Les marcheurs brandissent des pancartes qui en disent long sur leur présence en ces lieux, malgré la chaleur qui fait déjà suer quelques uns. Certaines pancartes affichent les noms de nombreuses personnes mortes entre les mains de la police. D’autres ont écrit des slogans comme le légendaire “Black lives matter” (La vie des Noirs compte), “Desarm hate” (Désarmez la haine); “Silence is violence” (Le silence est une forme de violence) ou encore les derniers mots de George Flyod: “I can’t breathe” (Je ne peux pas respirer).

Les manifestants blancs affichent des messages qui expriment leur soutien à une cause qui touche prioritairement les Noirs.

Sophie, la jeune étudiante, pense que “les Blancs qui jouissent des privilèges doivent se positionner physiquement entre les policiers et ceux qu’ils brutalisent, parce que nous ne serons pas brutalisés au même degré”, explique-t-elle.

Les Hispaniques, qui font aussi partie des minorités subissant quasiment le même sort que les Afro-Américains, ne sont pas en marge du combat. On peut lire sur leurs pancartes: “Eres mi otro yo” (Tu es mon autre moi) ou “Tu pelea es mi pelea” (Ton combat, c’est mon combat).

Au-delà des violences de la police

Partie de Freedom Plaza, sur Pennsylvania Avenue à un jet de pierre de la Maison Blanche, la foule constituée d’environ un millier de personnes, selon les organisateurs, prend la direction de Capitol Hill, siège du Congrès. Des policiers encadrent la marche afin d’éviter des débordements qui ont déjà conduit à des casses de vitrines dans la ville et à des scènes de pillage et de violence dans plusieurs villes américaines lors des différentes marches.

Cependant, cette foule dans la rue, qui rassemble des Noirs, des Blancs, des Hispaniques et des Asiatiques, a des préoccupations plus nobles et des ambitions d’un changement positif de leur société. Elle ne revendique plus seulement l’arrêt des brutalités policières visant les Noirs. Elle réclame désormais le changement profond d’un système qui accorde des privilèges aux Blancs et précarise la vie des minorités ethniques.

Je ne suis pas venu seulement pour George Floyd, car ce n’est pas le premier Noir tué par la police.

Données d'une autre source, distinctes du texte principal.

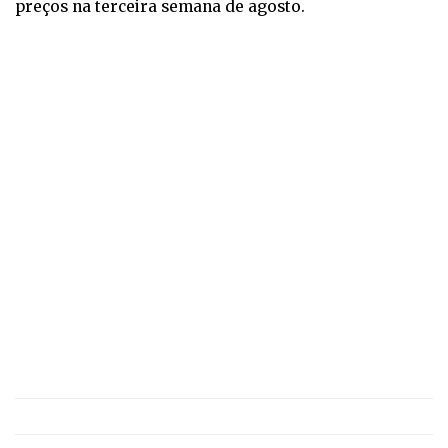
preços na terceira semana de agosto.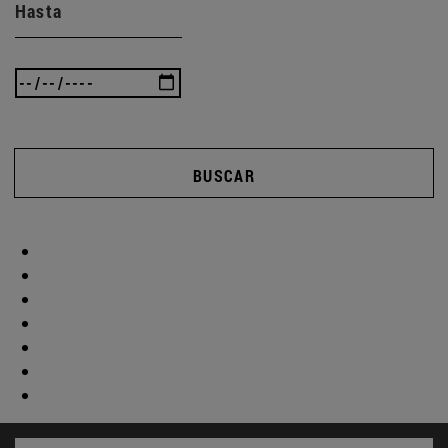
Hasta
BUSCAR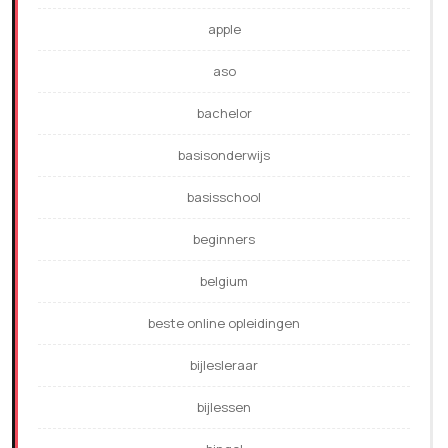
apple
aso
bachelor
basisonderwijs
basisschool
beginners
belgium
beste online opleidingen
bijlesleraar
bijlessen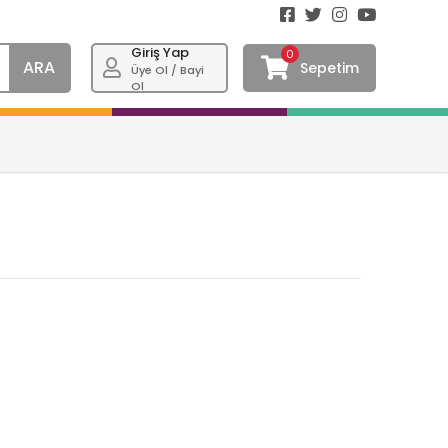
Giriş Yap
0
ARA
Sepetim
Üye Ol / Bayi
Ol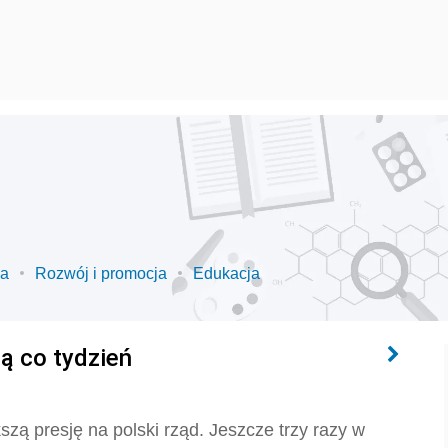
ia
Rozwój i promocja
Edukacja
ą co tydzień
zą presję na polski rząd. Jeszcze trzy razy w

Je suis venu pour exprimer mon ras-le-bol contre le système”, affirme Josh, un natif de Washington, la trentaine. Il s’apprête à rejoindre les forces armées américaines en octobre.

Comme on pouvait s’y attendre, une horde de policiers est déployée autour du Capitole. C'est là même que siègent ceux et celles qui détiennent la clé du changement voulu par ces hommes, ces femmes et ces quelques enfants venus de partout, unis pour défendre une cause devenue une préoccupation nationale et une question qui transcende les limites raciales.

Des policiers solidaires

Entre les chants et les cris de revendications, les protestataires se couchent à même le sol, ou s’agenouillent pendant plusieurs minutes, pour honorer la mémoire des Afro-Américains et d'autres minorités ayant succombé sous la main de la police.

Pour montrer leur solidarité avec les manifestants en quête de justice sociale et pour se désolidariser de leurs collègues qui brutalisent les minorités, quelques policiers, Blancs et Noirs, mettent leurs genoux à terre, pendant quelques minutes.

Ces protestations changeront-elles quelque chose à la situation des minorités?

Alicia Forda, venue de Columbus dans l’Ohio, veut bien y croire: “Je suis ici pour que mon frère, mon père, mon fils, mon oncle, mon ami ne marchent plus dans la rue avec la peur d’être tués par la police”, explique-t-elle. Et d'ajouter: “Je veux que les miens se sentent en sécurité dans ce pays que nos ancêtres ont bâti. Je suis aussi ici pour que nous, les Noirs, soyons libérés de ces oppressions”.